Items listed in a dataset:
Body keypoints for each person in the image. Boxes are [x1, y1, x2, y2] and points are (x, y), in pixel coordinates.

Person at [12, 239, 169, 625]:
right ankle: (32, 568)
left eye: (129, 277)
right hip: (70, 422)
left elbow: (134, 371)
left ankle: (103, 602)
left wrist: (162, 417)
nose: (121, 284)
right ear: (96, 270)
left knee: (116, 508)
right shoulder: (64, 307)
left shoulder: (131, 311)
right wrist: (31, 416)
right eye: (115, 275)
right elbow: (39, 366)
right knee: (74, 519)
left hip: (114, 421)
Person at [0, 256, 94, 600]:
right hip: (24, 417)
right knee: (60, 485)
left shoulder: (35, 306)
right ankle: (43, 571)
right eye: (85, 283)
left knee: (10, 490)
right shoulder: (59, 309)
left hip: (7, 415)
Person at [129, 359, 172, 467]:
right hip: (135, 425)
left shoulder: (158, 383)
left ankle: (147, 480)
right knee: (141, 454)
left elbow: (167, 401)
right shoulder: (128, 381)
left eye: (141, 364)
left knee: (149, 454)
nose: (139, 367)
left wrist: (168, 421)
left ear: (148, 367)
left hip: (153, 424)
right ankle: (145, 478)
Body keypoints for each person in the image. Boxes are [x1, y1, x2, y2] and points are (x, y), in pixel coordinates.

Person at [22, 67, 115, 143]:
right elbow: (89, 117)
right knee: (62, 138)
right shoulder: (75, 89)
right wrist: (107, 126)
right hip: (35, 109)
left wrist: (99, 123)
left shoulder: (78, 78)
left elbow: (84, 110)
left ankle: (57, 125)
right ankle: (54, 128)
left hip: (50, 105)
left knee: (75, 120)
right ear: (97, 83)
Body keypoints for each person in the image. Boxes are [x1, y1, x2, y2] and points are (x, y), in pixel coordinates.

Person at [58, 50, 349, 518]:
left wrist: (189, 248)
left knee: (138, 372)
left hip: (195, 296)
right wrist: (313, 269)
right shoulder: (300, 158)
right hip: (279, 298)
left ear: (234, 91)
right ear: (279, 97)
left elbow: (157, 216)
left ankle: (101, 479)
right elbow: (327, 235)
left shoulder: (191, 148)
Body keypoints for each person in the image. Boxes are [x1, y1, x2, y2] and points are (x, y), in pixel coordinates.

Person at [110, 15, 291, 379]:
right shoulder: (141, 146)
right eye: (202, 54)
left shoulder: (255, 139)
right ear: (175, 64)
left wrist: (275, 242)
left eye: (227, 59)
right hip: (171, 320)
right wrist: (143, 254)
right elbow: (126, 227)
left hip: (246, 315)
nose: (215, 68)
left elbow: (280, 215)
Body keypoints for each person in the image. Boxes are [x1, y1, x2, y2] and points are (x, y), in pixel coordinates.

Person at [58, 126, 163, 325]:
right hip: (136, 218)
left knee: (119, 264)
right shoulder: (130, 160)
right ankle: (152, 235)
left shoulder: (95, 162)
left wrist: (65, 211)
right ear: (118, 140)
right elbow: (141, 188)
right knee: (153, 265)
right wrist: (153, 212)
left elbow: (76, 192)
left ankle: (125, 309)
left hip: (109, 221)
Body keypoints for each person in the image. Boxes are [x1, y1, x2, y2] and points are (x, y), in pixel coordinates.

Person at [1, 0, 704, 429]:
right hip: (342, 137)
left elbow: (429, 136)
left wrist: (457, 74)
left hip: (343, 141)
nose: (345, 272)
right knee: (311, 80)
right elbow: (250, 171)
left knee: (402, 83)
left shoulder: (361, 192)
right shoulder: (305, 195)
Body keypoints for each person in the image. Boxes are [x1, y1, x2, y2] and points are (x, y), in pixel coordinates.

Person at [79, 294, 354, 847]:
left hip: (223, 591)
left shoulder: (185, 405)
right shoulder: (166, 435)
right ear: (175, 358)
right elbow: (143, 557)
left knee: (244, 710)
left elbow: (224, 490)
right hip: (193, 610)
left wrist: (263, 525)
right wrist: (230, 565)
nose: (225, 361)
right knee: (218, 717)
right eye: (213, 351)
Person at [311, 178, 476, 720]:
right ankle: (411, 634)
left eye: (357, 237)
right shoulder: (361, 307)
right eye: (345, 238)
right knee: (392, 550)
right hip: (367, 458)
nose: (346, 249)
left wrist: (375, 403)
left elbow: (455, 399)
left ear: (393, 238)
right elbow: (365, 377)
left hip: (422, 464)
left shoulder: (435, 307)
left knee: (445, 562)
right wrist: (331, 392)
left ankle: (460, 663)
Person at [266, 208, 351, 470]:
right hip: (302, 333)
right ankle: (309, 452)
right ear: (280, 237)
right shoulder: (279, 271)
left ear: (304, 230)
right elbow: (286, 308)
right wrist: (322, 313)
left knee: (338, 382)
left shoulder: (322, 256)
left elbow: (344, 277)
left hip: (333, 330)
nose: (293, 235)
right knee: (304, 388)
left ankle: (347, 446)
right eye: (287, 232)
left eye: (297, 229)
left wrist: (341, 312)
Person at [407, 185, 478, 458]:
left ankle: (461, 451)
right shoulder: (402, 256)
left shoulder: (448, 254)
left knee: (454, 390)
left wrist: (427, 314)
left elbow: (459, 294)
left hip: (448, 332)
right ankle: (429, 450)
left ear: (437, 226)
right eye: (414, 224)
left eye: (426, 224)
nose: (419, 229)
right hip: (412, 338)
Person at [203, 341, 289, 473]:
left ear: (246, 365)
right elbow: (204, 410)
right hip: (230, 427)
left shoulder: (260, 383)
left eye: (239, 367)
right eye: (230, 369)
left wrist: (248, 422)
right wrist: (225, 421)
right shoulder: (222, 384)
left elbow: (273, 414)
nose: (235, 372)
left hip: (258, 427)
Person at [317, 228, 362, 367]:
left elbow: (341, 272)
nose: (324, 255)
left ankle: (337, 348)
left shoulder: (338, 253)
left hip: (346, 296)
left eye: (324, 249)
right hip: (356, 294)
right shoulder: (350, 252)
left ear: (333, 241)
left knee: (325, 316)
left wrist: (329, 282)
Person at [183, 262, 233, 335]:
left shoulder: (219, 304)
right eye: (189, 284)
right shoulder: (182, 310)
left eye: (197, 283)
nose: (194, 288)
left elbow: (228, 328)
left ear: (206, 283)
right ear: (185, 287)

* **WHAT THE TASK ASKS**:
All of the entries should be transcribed exactly as they appear.

* **RESPONSE AREA**:
Body keypoints for each person in the image. Boxes are [x1, y1, x2, y2] and points are (x, y), in pixel coordinates.

Person at [12, 239, 169, 625]:
right ankle: (32, 568)
left eye: (129, 277)
right hip: (70, 422)
left elbow: (134, 371)
left ankle: (103, 602)
left wrist: (162, 417)
nose: (121, 284)
right ear: (96, 270)
left knee: (116, 508)
right shoulder: (64, 307)
left shoulder: (131, 311)
right wrist: (31, 416)
right eye: (115, 275)
right elbow: (39, 366)
right knee: (74, 519)
left hip: (114, 421)
Person at [0, 256, 94, 600]:
right hip: (24, 417)
right knee: (60, 485)
left shoulder: (35, 306)
right ankle: (43, 571)
right eye: (85, 283)
left knee: (10, 490)
right shoulder: (59, 309)
left hip: (7, 415)
Person at [129, 359, 172, 467]:
right hip: (135, 425)
left shoulder: (158, 383)
left ankle: (147, 480)
right knee: (141, 454)
left elbow: (167, 401)
right shoulder: (128, 381)
left eye: (141, 364)
left knee: (149, 454)
nose: (139, 367)
left wrist: (168, 421)
left ear: (148, 367)
left hip: (153, 424)
right ankle: (145, 478)
Body keypoints for each person in the image. Boxes are [x1, y1, x2, y2] and points are (x, y), in pixel coordinates.

Person at [22, 67, 115, 143]:
right elbow: (89, 117)
right knee: (62, 138)
right shoulder: (75, 89)
right wrist: (107, 126)
right hip: (35, 109)
left wrist: (99, 123)
left shoulder: (78, 78)
left elbow: (84, 110)
left ankle: (57, 125)
right ankle: (54, 128)
left hip: (50, 105)
left knee: (75, 120)
right ear: (97, 83)
Body keypoints for each person in the image. Boxes are [x1, y1, x2, y2] and points are (x, y), in pixel coordinates.

Person at [58, 50, 349, 518]:
left wrist: (189, 248)
left knee: (138, 372)
left hip: (195, 296)
right wrist: (313, 269)
right shoulder: (300, 158)
right hip: (279, 298)
left ear: (234, 91)
right ear: (279, 97)
left elbow: (157, 216)
left ankle: (101, 479)
right elbow: (327, 235)
left shoulder: (191, 148)
Body keypoints for each person in the image. Boxes are [x1, y1, x2, y2] and points are (x, y), in pixel coordinates.

Person at [110, 15, 291, 379]:
right shoulder: (141, 146)
right eye: (202, 54)
left shoulder: (255, 139)
right ear: (175, 64)
left wrist: (275, 242)
left eye: (227, 59)
right hip: (171, 320)
right wrist: (143, 254)
right elbow: (126, 227)
left hip: (246, 315)
nose: (215, 68)
left elbow: (280, 215)
Body keypoints for each person in the image. Boxes are [x1, y1, x2, y2] and points are (x, y), in pixel coordinates.

Person at [58, 126, 163, 325]:
right hip: (136, 218)
left knee: (119, 264)
right shoulder: (130, 160)
right ankle: (152, 235)
left shoulder: (95, 162)
left wrist: (65, 211)
right ear: (118, 140)
right elbow: (141, 188)
right knee: (153, 265)
right wrist: (153, 212)
left elbow: (76, 192)
left ankle: (125, 309)
left hip: (109, 221)
Body keypoints for each person in the image. Boxes are [x1, y1, x2, y2] and points are (x, y), in pixel coordinates.

Person at [1, 0, 704, 429]:
right hip: (342, 137)
left elbow: (429, 136)
left wrist: (457, 74)
left hip: (343, 141)
nose: (345, 272)
right knee: (311, 80)
right elbow: (250, 171)
left knee: (402, 83)
left shoulder: (361, 192)
right shoulder: (305, 195)
Body keypoints for each person in the image. Boxes are [x1, y1, x2, y2] and points are (x, y), in pixel coordinates.

Person at [79, 294, 354, 847]:
left hip: (223, 591)
left shoulder: (185, 405)
right shoulder: (166, 435)
right ear: (175, 358)
right elbow: (143, 557)
left knee: (244, 710)
left elbow: (224, 490)
right hip: (193, 610)
left wrist: (263, 525)
right wrist: (230, 565)
nose: (225, 361)
right knee: (218, 717)
right eye: (213, 351)
Person at [311, 178, 476, 720]:
right ankle: (411, 634)
left eye: (357, 237)
right shoulder: (361, 307)
right eye: (345, 238)
right knee: (392, 550)
right hip: (367, 458)
nose: (346, 249)
left wrist: (375, 403)
left elbow: (455, 399)
left ear: (393, 238)
right elbow: (365, 377)
left hip: (422, 464)
left shoulder: (435, 307)
left knee: (445, 562)
right wrist: (331, 392)
left ankle: (460, 663)
Person at [266, 208, 351, 470]:
right hip: (302, 333)
right ankle: (309, 452)
right ear: (280, 237)
right shoulder: (279, 271)
left ear: (304, 230)
right elbow: (286, 308)
right wrist: (322, 313)
left knee: (338, 382)
left shoulder: (322, 256)
left elbow: (344, 277)
left hip: (333, 330)
nose: (293, 235)
right knee: (304, 388)
left ankle: (347, 446)
right eye: (287, 232)
left eye: (297, 229)
left wrist: (341, 312)
Person at [407, 185, 478, 458]:
left ankle: (461, 451)
right shoulder: (402, 256)
left shoulder: (448, 254)
left knee: (454, 390)
left wrist: (427, 314)
left elbow: (459, 294)
left hip: (448, 332)
right ankle: (429, 450)
left ear: (437, 226)
right eye: (414, 224)
left eye: (426, 224)
nose: (419, 229)
right hip: (412, 338)
Person at [203, 341, 289, 473]:
left ear: (246, 365)
right elbow: (204, 410)
right hip: (230, 427)
left shoulder: (260, 383)
left eye: (239, 367)
right eye: (230, 369)
left wrist: (248, 422)
right wrist: (225, 421)
right shoulder: (222, 384)
left elbow: (273, 414)
nose: (235, 372)
left hip: (258, 427)
Person at [317, 228, 362, 367]:
left elbow: (341, 272)
nose: (324, 255)
left ankle: (337, 348)
left shoulder: (338, 253)
left hip: (346, 296)
left eye: (324, 249)
right hip: (356, 294)
right shoulder: (350, 252)
left ear: (333, 241)
left knee: (325, 316)
left wrist: (329, 282)
Person at [183, 262, 233, 335]:
left shoulder: (219, 304)
right eye: (189, 284)
right shoulder: (182, 310)
left eye: (197, 283)
nose: (194, 288)
left elbow: (228, 328)
left ear: (206, 283)
right ear: (185, 287)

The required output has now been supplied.